* _Problem to solve_
From the lines below, pull out each one that contains the word "Jill", treating uppercase and lowercase as different.

☆ ☆ ☆ ☆ ☆ ☆ ☆

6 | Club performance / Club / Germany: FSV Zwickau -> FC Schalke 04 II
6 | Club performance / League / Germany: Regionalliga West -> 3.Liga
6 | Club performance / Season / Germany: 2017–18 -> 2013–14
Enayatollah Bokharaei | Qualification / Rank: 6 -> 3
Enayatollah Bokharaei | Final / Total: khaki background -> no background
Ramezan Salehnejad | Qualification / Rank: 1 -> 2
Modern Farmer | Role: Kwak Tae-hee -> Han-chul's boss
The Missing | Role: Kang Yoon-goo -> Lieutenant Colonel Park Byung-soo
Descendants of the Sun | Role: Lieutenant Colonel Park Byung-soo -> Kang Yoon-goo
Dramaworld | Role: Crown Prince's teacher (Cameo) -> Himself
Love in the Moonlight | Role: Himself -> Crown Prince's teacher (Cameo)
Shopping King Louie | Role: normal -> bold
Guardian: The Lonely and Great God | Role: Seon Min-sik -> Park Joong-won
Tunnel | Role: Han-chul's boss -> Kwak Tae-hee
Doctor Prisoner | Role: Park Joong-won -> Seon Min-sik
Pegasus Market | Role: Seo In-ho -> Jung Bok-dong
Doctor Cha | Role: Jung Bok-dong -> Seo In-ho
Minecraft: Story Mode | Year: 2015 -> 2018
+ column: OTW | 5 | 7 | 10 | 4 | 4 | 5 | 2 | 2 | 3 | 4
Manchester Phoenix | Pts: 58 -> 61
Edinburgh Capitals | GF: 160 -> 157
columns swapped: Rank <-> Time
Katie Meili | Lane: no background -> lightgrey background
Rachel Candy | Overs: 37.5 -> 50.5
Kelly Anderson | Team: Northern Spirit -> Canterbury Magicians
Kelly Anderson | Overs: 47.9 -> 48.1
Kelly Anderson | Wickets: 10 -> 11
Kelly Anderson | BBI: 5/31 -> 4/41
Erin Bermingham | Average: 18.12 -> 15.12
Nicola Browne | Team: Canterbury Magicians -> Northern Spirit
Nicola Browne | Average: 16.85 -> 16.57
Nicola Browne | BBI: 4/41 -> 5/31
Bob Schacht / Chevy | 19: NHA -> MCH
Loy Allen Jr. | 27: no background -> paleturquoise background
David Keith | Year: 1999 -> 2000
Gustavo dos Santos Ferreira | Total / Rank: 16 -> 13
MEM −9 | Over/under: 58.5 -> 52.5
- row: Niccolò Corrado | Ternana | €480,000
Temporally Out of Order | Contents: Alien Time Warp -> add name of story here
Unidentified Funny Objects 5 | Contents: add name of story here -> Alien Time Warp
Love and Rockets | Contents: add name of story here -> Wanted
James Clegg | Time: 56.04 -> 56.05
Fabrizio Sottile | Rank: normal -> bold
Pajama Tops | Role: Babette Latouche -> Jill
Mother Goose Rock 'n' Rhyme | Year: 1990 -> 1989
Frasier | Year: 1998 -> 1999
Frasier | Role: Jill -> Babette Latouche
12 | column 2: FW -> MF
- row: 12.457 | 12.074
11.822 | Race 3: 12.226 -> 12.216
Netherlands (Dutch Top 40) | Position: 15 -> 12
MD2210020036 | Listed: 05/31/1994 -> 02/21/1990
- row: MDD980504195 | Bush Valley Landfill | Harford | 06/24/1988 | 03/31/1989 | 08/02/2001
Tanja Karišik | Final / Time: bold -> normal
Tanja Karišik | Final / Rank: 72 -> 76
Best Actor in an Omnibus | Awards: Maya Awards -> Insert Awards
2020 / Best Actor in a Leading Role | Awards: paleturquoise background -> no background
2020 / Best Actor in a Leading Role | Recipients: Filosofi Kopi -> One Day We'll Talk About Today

☆ ☆ ☆ ☆ ☆ ☆ ☆

* _Exercise response_
Pajama Tops | Role: Babette Latouche -> Jill
Frasier | Role: Jill -> Babette Latouche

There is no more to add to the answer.